What AI Chooses Not to See

In 2017, a founding paper declared that attention was all you needed. In 2026 the industry is quietly walking it back. To contain the cost, new models no longer learn to retain everything, but to choose what they will not look at.

In 2017, a paper with an almost arrogant title, "Attention Is All You Need," founded modern artificial intelligence. Its idea fit in a sentence: to understand a text, every word must consult every other. This total attention gave models their fluency. It also saddled them with a cost the industry now finds unbearable, because it grows with the square of the text's length.

On June 1, 2026, the Chinese firm MiniMax released M3, an open-weight model able to handle a million words in one pass.
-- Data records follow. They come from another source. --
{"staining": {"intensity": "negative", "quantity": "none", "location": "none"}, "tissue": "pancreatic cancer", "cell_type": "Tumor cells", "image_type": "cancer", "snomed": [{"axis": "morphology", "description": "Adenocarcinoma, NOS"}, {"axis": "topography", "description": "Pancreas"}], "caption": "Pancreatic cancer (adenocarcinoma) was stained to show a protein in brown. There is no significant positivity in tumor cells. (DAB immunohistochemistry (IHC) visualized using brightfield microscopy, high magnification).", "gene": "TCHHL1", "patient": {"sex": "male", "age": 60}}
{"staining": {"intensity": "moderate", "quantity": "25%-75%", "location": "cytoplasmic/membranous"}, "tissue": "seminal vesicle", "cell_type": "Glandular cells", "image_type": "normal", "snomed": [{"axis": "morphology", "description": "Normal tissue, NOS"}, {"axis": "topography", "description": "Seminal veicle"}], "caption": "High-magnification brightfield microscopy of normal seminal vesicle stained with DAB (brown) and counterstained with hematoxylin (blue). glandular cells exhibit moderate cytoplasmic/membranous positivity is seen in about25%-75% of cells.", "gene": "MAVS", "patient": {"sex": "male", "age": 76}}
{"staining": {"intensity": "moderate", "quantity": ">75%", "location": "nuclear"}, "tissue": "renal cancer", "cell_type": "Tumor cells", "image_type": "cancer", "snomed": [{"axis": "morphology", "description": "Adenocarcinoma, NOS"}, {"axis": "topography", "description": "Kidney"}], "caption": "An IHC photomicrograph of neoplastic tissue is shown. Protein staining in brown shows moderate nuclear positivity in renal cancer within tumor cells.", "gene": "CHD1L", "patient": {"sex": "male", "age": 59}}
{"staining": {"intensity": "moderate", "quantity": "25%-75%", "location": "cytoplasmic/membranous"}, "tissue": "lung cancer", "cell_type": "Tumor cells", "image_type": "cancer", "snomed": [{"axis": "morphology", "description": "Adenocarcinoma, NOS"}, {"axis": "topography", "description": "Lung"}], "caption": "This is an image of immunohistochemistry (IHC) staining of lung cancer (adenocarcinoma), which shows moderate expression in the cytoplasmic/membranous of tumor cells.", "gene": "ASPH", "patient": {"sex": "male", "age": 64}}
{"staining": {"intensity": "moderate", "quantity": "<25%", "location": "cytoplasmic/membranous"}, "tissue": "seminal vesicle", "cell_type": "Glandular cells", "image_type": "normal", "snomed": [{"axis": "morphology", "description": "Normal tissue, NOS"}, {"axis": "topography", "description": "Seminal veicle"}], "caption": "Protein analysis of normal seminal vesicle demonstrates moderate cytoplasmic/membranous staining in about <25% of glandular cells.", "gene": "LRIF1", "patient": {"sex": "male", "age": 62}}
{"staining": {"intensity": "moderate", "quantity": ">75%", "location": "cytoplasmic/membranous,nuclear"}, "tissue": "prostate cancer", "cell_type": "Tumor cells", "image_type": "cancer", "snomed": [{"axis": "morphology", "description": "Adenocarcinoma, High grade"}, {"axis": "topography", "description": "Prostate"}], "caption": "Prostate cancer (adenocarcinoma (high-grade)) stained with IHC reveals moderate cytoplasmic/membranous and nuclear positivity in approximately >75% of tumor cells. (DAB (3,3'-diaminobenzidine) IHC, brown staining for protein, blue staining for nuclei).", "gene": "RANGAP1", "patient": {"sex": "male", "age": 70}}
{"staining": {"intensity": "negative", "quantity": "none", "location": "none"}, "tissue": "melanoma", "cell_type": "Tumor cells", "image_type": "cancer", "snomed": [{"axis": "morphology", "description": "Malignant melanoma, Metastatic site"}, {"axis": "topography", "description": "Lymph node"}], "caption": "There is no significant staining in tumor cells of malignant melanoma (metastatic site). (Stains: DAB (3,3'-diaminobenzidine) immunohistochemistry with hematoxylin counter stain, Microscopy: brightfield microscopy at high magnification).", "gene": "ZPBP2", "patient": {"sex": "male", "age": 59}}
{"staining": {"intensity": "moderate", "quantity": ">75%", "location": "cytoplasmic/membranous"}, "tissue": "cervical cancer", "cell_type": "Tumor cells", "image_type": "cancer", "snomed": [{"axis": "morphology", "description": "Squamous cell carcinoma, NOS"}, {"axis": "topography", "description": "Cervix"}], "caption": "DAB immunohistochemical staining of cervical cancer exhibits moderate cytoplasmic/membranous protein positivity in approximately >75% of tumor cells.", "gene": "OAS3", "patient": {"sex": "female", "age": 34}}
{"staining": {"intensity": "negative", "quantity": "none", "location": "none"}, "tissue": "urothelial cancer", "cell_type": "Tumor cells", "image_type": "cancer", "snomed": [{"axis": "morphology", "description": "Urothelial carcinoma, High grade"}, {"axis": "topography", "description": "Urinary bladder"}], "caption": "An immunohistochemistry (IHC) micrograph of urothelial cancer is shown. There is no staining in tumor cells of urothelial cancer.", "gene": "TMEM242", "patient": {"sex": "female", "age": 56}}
The trick has a name: sparse attention. Instead of making each word look at all the others, a lightweight branch first sorts which blocks of memory matter, and only those are read. MiniMax reports a per-word compute cost cut to one twentieth at a million words, and a setup phase nearly ten times faster.

Forgetting Becomes a Method

M3 is not an isolated case. At the 2026 ICLR conference, Google presented a method to compress the memory of words already read; everywhere, labs are multiplying ways to erase, pack down, and discard. At a million words, that memory devours 70 to 90 percent of a graphics card. The shared bet is plain: a machine that retains everything is too costly to run. So it is taught to forget, selectively.

The reversal deserves a pause. For eight years, progress meant seeing more, longer, finer. Here the gain comes from the opposite gesture, that of not looking. The craft no longer lies in remembering everything, but in choosing what to neglect without it showing. Performance shifts from memory to triage.

The Sorting No One Oversees

This economy resembles human attention more than we admit. We do not perceive everything: we filter, rank, forget, and that is precisely what frees us to think. A mind that held on to every detail would be paralyzed. Under the pressure of cost, engineers are rediscovering an old truth of cognition.

But a model that decides what it ignores also decides what it will never see. The branch that separates the relevant from the negligible becomes a quiet judge whose rulings no one can audit. In making AI leaner, we hand it a power we wield without noticing: that of looking away.